What you print should match the entries exactly, only without the pictures.

Data section below:

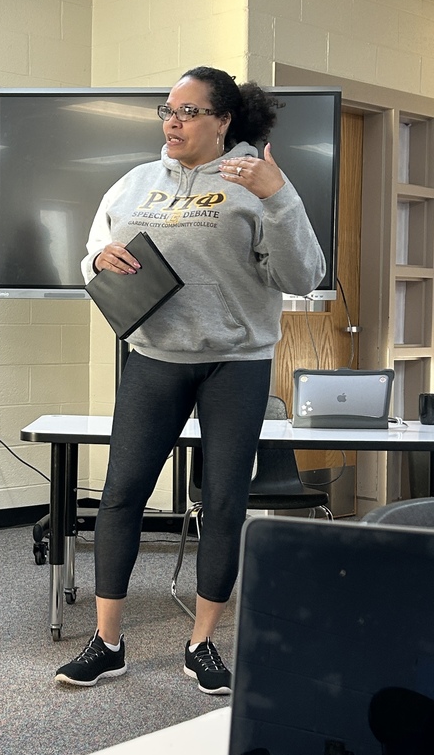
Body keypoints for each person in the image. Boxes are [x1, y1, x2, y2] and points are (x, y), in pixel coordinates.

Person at [54, 66, 325, 696]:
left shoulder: (257, 184)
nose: (172, 122)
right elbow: (93, 251)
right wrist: (96, 259)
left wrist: (280, 194)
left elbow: (303, 276)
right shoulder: (135, 183)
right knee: (121, 496)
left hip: (237, 362)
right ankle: (108, 642)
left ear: (223, 121)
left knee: (224, 503)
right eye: (166, 111)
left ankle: (202, 644)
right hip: (154, 357)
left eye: (188, 111)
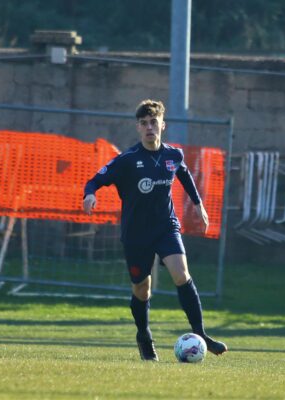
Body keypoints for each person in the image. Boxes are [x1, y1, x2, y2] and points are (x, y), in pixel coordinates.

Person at [82, 99, 227, 361]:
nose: (149, 127)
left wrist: (198, 204)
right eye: (144, 123)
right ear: (138, 128)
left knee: (181, 274)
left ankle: (201, 334)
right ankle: (144, 335)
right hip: (136, 234)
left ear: (163, 125)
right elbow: (95, 180)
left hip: (166, 227)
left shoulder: (173, 155)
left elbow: (183, 174)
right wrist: (89, 195)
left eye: (153, 122)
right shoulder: (127, 160)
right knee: (142, 290)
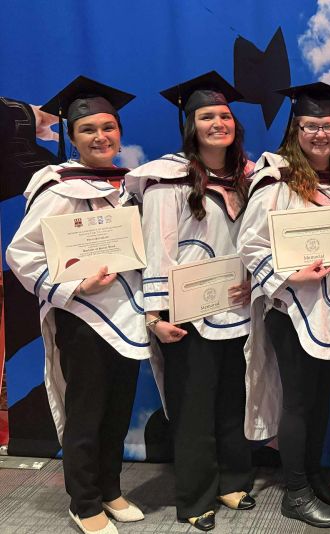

End of Data section.

▸ Response below:
Body keypoints for each person in the image. Boxes are [x1, y1, x2, y2] and points are (x, y), in pixel coordinates.

Person at [54, 66, 325, 696]:
left shoulder: (257, 184)
nose: (172, 122)
right elbow: (93, 251)
right wrist: (96, 259)
left wrist: (280, 194)
left elbow: (303, 276)
right shoulder: (135, 183)
right knee: (121, 496)
left hip: (237, 362)
right ankle: (108, 642)
left ear: (223, 121)
left knee: (224, 503)
right eye: (166, 111)
left ankle: (202, 644)
right hip: (154, 357)
left eye: (188, 111)
Body keypoints for each person in the image. Boxes are [x1, y1, x2, y2] and points are (x, y), in pixel coordinates.

Person at [82, 99, 227, 361]:
nose: (149, 127)
left wrist: (198, 204)
right eye: (144, 123)
right ear: (138, 128)
left knee: (181, 274)
left ankle: (201, 334)
right ankle: (144, 335)
right hip: (136, 234)
left ear: (163, 125)
right elbow: (95, 180)
left hip: (166, 227)
left shoulder: (173, 155)
left elbow: (183, 174)
right wrist: (89, 195)
left eye: (153, 122)
right shoulder: (127, 160)
right knee: (142, 290)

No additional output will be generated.